RECORDS:
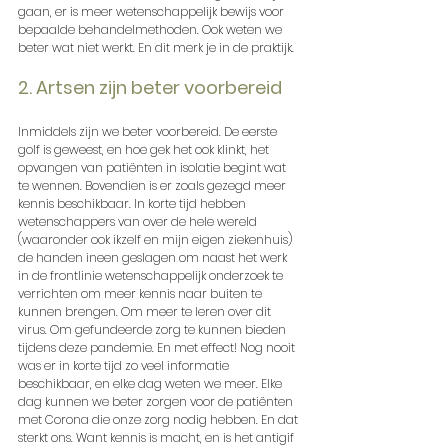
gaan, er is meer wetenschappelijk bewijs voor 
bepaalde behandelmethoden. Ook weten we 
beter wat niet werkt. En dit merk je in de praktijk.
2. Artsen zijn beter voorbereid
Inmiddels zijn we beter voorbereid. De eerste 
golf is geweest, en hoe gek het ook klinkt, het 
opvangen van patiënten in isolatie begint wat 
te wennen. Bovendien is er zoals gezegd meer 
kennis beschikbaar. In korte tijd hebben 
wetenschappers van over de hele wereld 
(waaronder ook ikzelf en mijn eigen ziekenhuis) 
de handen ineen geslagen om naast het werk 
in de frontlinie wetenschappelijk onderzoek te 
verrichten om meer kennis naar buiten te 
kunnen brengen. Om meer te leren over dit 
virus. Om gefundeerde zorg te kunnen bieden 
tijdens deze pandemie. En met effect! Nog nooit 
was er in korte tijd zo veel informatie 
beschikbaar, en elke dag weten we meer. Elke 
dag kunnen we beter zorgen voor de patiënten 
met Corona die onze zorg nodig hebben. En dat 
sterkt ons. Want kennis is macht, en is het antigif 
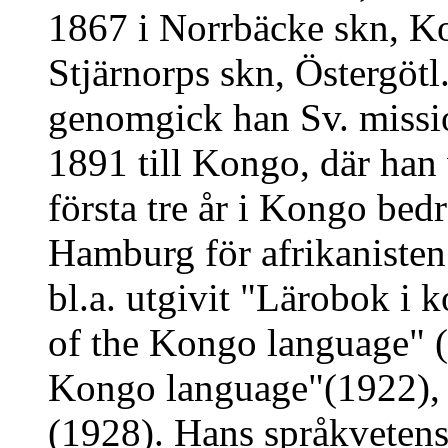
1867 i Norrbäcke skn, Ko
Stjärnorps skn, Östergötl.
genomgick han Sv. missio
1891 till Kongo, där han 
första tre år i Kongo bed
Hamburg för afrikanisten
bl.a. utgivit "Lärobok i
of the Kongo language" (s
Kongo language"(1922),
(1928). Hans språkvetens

WORK REQUEST:
Go through the material line by line. Show each line that contains the string "kunnen".

RESPONSE TO THE EXERCISE:
kunnen brengen. Om meer te leren over dit 
virus. Om gefundeerde zorg te kunnen bieden 
dag kunnen we beter zorgen voor de patiënten 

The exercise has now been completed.